De raad met de meeste mogelijkheden om individuele leden van de kerk ten goede te beïnvloeden is wellicht de wijkraad. Mannen en vrouwen in deze raad zijn werkelijk geroepen om vissers van mensen te zijn, met de opdracht om op aanwijzing van de bisschop leiding aan het heilswerk in de wijk te geven. Zij leven en dienen in hun eigen wijk, waar ze de mensen kennen en met hen omgaan over wie ze als leidinggevende geroepen zijn.

‘De leden van de wijkraad doen hun best om anderen te helpen hun getuigenis te ontwikkelen, de heilsverordeningen te ontvangen, hun verbonden na te komen en toegewijde volgelingen van Jezus Christus te worden (zie Moroni 6:4–5). Alle leden van de wijkraad zijn in algemene zin verantwoordelijk voor het welzijn van de leden van de wijk.’4

De leden van de wijkraad spelen een integrale rol in de bespoediging van het heilswerk. Wanneer de wijkraad niet naar behoren functioneert, stagneert het werk. Het bindende vermogen van het ‘net’ vertoont gebreken en de inspanningen van de raad leveren weinig op. Maar wanneer de wijkraad georganiseerd is om doelgericht personen en gezinnen te sterken, kunnen de resultaten verbluffend zijn.

Ik ken een wijk die kampte met een ineffectieve wijkraad. De bisschop had moeite zich de richtlijnen in Handboek 2 eigen te maken, omdat hij de dingen liever op zijn oude, vertrouwde manier deed. Na veel begeleiding en training door een liefdevolle ringpresident, verzachtte de bisschop echter zijn hart. Hij bekeerde zich en begon in alle ernst de wijkraad volgens de instructies te organiseren. Hij bekeek de instructievideo’s op LDS.org, hij las hoofdstuk 4 en 5 van Handboek 2 en bracht het geleerde in praktijk.

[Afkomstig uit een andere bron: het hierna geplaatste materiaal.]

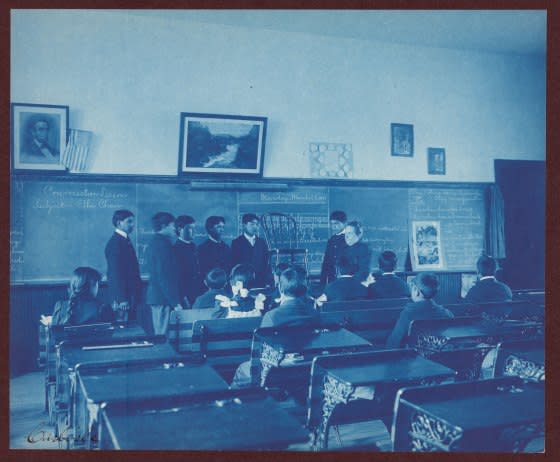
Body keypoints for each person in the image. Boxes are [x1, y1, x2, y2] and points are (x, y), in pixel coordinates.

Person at [385, 272, 453, 349]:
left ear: (416, 290)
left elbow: (394, 344)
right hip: (439, 356)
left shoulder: (408, 314)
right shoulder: (447, 313)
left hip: (414, 358)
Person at [145, 212, 182, 335]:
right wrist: (175, 302)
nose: (175, 229)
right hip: (163, 298)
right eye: (173, 225)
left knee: (162, 335)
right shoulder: (162, 244)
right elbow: (164, 277)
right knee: (162, 336)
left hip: (160, 297)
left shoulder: (158, 242)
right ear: (164, 225)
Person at [104, 209, 142, 322]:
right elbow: (115, 273)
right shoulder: (116, 243)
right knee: (123, 328)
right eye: (129, 221)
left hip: (130, 295)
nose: (133, 225)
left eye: (133, 222)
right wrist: (122, 299)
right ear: (119, 223)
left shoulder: (124, 240)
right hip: (123, 299)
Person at [231, 213, 272, 288]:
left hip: (260, 281)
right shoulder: (236, 243)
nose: (255, 227)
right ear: (244, 225)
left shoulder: (262, 242)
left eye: (257, 224)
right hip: (244, 282)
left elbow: (266, 262)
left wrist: (268, 280)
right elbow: (234, 264)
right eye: (252, 224)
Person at [174, 215, 200, 307]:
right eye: (190, 228)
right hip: (185, 296)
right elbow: (177, 277)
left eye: (194, 228)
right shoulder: (175, 249)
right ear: (180, 229)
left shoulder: (194, 246)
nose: (194, 231)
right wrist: (184, 297)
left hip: (198, 293)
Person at [320, 211, 348, 286]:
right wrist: (322, 283)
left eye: (337, 223)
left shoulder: (349, 238)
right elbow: (326, 262)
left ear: (345, 223)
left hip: (346, 281)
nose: (333, 226)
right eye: (331, 224)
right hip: (332, 280)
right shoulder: (331, 240)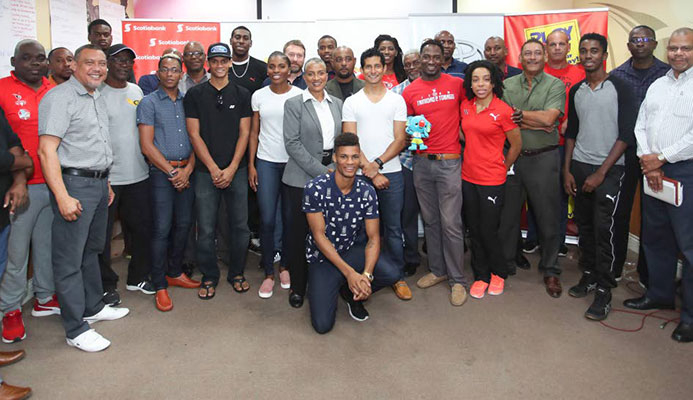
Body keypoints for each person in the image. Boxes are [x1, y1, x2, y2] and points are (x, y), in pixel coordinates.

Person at [38, 44, 130, 352]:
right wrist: (62, 196)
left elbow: (94, 144)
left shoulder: (96, 96)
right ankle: (75, 327)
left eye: (102, 63)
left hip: (98, 183)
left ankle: (93, 306)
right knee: (68, 260)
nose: (98, 68)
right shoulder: (60, 98)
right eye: (90, 62)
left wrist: (105, 182)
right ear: (74, 66)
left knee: (92, 251)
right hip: (73, 186)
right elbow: (46, 150)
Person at [624, 27, 693, 343]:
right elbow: (641, 124)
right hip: (651, 169)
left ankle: (690, 317)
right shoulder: (658, 84)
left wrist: (660, 158)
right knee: (656, 238)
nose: (679, 54)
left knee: (689, 247)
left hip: (684, 172)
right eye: (675, 48)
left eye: (686, 48)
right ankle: (660, 293)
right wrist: (647, 159)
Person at [563, 33, 637, 321]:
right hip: (579, 166)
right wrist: (567, 170)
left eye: (594, 50)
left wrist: (601, 173)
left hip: (610, 169)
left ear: (604, 54)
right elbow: (571, 133)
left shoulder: (621, 87)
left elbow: (626, 135)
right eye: (583, 51)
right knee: (585, 227)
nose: (588, 55)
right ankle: (591, 275)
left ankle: (605, 290)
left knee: (604, 229)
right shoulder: (577, 90)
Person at [304, 132, 399, 333]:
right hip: (324, 257)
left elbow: (373, 238)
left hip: (351, 250)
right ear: (335, 158)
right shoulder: (315, 188)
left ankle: (350, 293)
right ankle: (340, 283)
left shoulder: (367, 191)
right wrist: (349, 274)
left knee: (392, 272)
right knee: (322, 326)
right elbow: (319, 236)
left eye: (355, 157)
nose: (350, 162)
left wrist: (365, 276)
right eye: (344, 157)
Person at [0, 40, 59, 344]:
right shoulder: (2, 89)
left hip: (53, 182)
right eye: (28, 59)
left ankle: (45, 297)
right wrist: (18, 177)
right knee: (17, 253)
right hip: (20, 188)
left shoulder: (53, 90)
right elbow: (6, 142)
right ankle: (9, 309)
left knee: (47, 246)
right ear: (14, 61)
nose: (35, 64)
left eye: (40, 59)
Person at [401, 40, 467, 306]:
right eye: (425, 56)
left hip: (449, 162)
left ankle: (458, 280)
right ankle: (438, 270)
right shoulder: (410, 92)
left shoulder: (457, 84)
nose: (430, 60)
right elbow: (408, 129)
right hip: (421, 163)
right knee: (431, 221)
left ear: (443, 59)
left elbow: (469, 114)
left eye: (435, 56)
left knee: (451, 222)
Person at [184, 42, 252, 299]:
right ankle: (210, 275)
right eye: (215, 61)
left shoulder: (243, 94)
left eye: (224, 61)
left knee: (240, 226)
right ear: (208, 64)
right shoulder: (195, 95)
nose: (220, 65)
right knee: (206, 228)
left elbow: (245, 133)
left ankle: (237, 273)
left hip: (237, 170)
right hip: (204, 172)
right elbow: (194, 134)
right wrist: (213, 168)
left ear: (230, 63)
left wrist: (233, 167)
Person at [498, 38, 566, 297]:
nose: (533, 57)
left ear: (545, 56)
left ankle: (551, 269)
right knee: (508, 217)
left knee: (548, 217)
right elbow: (502, 117)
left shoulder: (555, 84)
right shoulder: (506, 85)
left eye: (538, 53)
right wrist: (536, 120)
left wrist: (520, 117)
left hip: (543, 158)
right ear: (520, 58)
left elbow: (550, 118)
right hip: (513, 158)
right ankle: (503, 266)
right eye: (528, 53)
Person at [342, 48, 410, 300]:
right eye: (367, 66)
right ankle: (361, 275)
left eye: (376, 66)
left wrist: (376, 165)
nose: (372, 71)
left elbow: (400, 139)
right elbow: (350, 141)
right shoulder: (352, 102)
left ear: (384, 68)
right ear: (362, 69)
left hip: (390, 174)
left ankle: (397, 276)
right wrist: (369, 171)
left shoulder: (396, 100)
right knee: (360, 229)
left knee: (392, 227)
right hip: (358, 176)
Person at [137, 53, 200, 312]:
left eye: (175, 70)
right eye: (166, 69)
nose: (171, 74)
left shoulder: (190, 101)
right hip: (162, 175)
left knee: (184, 224)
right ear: (158, 73)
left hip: (187, 171)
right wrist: (173, 173)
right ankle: (160, 282)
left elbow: (198, 139)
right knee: (162, 228)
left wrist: (188, 169)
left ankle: (175, 271)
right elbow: (146, 145)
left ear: (181, 73)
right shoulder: (148, 103)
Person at [610, 25, 671, 286]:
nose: (640, 43)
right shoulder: (616, 75)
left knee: (654, 217)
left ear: (655, 44)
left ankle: (648, 274)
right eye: (635, 40)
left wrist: (657, 156)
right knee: (619, 212)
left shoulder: (669, 75)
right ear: (628, 46)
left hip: (658, 157)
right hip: (625, 151)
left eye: (645, 39)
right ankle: (614, 267)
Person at [282, 57, 343, 308]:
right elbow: (292, 143)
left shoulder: (338, 104)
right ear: (304, 77)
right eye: (311, 74)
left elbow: (344, 140)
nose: (316, 78)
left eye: (320, 73)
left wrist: (336, 168)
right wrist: (323, 172)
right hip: (300, 178)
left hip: (334, 171)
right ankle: (298, 286)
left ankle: (327, 285)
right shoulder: (294, 103)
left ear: (326, 76)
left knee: (328, 234)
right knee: (298, 235)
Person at [97, 44, 153, 306]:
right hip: (108, 178)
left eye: (128, 61)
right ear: (108, 62)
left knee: (141, 230)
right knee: (103, 235)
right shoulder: (97, 93)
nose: (123, 64)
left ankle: (138, 277)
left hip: (138, 175)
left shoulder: (137, 91)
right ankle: (106, 285)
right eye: (118, 60)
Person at [460, 60, 521, 299]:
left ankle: (498, 272)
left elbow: (516, 144)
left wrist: (504, 167)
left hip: (492, 179)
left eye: (485, 79)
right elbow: (465, 134)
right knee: (473, 229)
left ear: (494, 82)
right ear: (470, 84)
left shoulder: (503, 110)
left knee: (489, 229)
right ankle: (481, 275)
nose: (481, 84)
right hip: (468, 177)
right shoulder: (465, 106)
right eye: (475, 79)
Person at [523, 29, 585, 256]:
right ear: (546, 50)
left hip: (565, 145)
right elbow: (526, 110)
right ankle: (533, 236)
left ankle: (558, 240)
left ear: (569, 47)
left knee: (559, 194)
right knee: (533, 192)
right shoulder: (536, 72)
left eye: (561, 44)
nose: (557, 48)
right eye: (552, 44)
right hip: (536, 140)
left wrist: (571, 119)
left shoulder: (580, 73)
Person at [248, 51, 302, 298]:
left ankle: (286, 267)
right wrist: (251, 165)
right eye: (272, 66)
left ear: (290, 68)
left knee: (291, 220)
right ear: (267, 69)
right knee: (268, 219)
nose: (276, 70)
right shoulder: (259, 95)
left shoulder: (300, 95)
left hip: (293, 164)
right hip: (266, 162)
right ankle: (269, 271)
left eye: (282, 66)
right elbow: (253, 132)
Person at [0, 107, 32, 400]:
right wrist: (20, 161)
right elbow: (11, 155)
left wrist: (19, 176)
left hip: (6, 197)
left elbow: (12, 142)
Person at [392, 49, 422, 276]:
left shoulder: (436, 89)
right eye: (407, 64)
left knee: (436, 214)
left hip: (435, 160)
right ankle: (411, 256)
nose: (412, 67)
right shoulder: (396, 93)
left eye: (416, 62)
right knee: (408, 213)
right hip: (406, 162)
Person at [228, 26, 267, 95]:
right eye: (237, 37)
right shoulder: (222, 67)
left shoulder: (262, 68)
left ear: (250, 43)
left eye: (245, 38)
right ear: (231, 41)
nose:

De leden van de wijkraad haakten snel in op de veranderingen. Er ontstond een geest van liefde en eenheid terwijl ze hun aandacht richtten op het sterken van personen en gezinnen. In elke vergadering spraken ze uitgebreid over onderzoekers, nieuwe bekeerlingen, minderactieve leden en leden met behoeften. Hun hart begon uit te gaan naar deze broeders en zusters, en er gebeurden wonderen.

De bisschop rapporteerde dat vrijwel direct na invoering van deze veranderingen in de wijkraad, voorheen onbekende minderactieve leden naar de kerk begonnen te komen. Die leden vertelden dat ze opeens het gevoel kregen om naar de kerk terug te keren. Ze zeiden dat ze een duidelijke en onmiskenbare ingeving hadden gekregen dat ze zich weer onder de heiligen moesten begeven. Ze wisten dat ze in liefde ontvangen zouden worden en dat ze de steun van de leden nodig hadden.

De bisschop liet me weten dat hij ervan overtuigd is dat onze hemelse Vader er gewoon op had gewacht dat hij de ontvangen raad zou opvolgen en de wijkraad volgens de instructies zou organiseren. Pas toen kon Hij het verlangen in het hart en de gedachten van deze minderactieve leden planten om weer actief te worden in de kerk. De bisschop besefte dat hij de liefdevolle, zorgzame omgeving moest scheppen die deze leden nodig hadden voordat de Geest hun terug zou leiden. Zijn woorden doen mij denken aan de ervaring van de visser Petrus:

‘[Jezus] ging aan boord van één van die schepen, dat van Simon was, en vroeg hem een eindje van het land af te varen, en Hij ging zitten en onderwees de menigte vanuit het schip.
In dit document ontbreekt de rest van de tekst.